Web interface edit records:
####

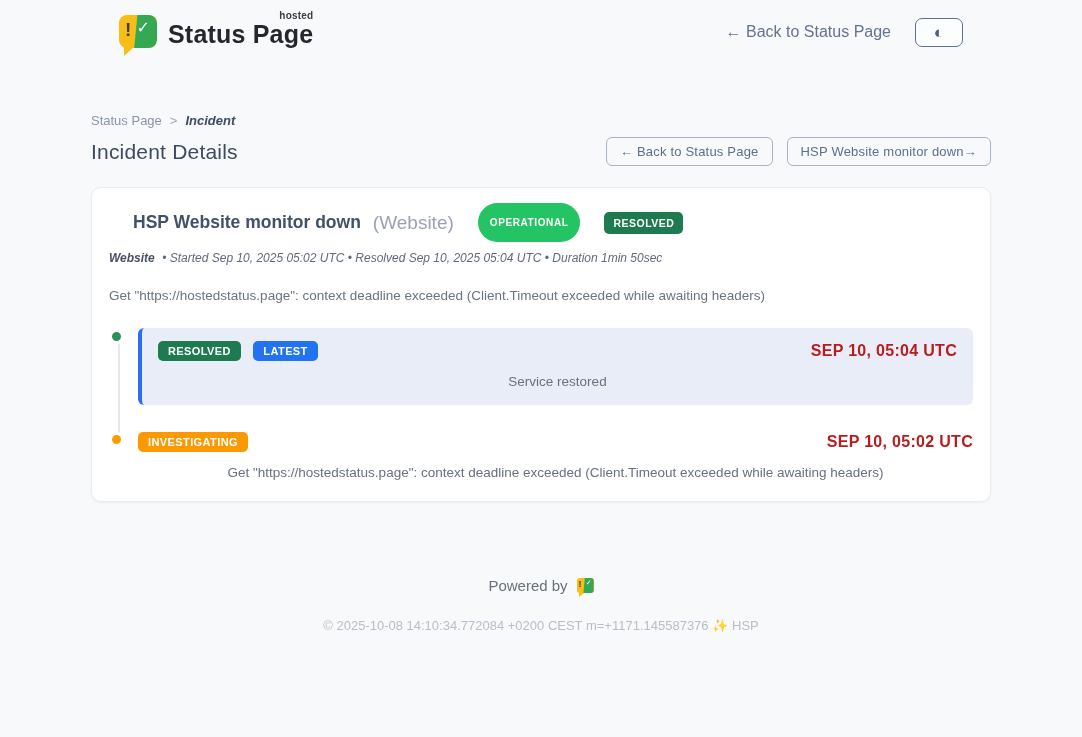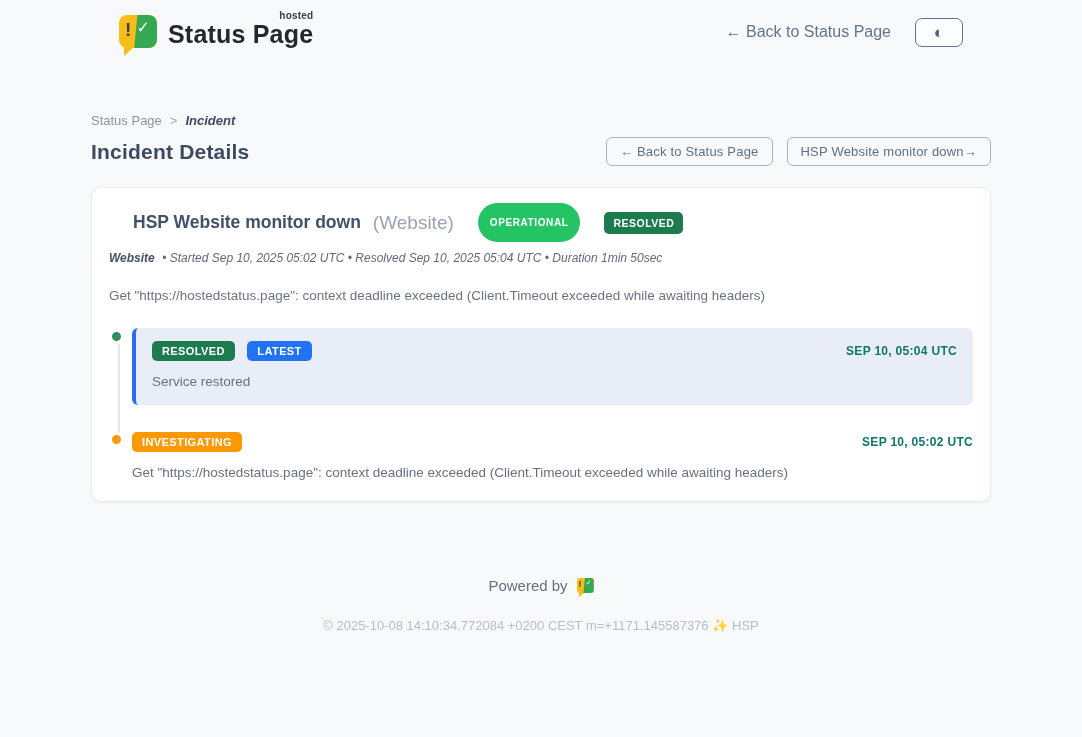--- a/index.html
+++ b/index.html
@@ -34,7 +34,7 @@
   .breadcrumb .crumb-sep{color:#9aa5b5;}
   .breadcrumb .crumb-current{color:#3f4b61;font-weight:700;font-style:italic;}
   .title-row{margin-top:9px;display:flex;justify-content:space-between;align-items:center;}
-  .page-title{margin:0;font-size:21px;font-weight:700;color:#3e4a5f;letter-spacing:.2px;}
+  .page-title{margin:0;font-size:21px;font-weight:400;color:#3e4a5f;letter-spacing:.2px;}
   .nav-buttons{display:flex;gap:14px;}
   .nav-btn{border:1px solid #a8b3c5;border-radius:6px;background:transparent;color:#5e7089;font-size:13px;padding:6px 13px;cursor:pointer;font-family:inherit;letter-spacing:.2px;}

####

▶ [TASK GOAL] Number of lines holding "color" in the data: give it, with nothing else.

▶ [EXPECTED ANSWER] 5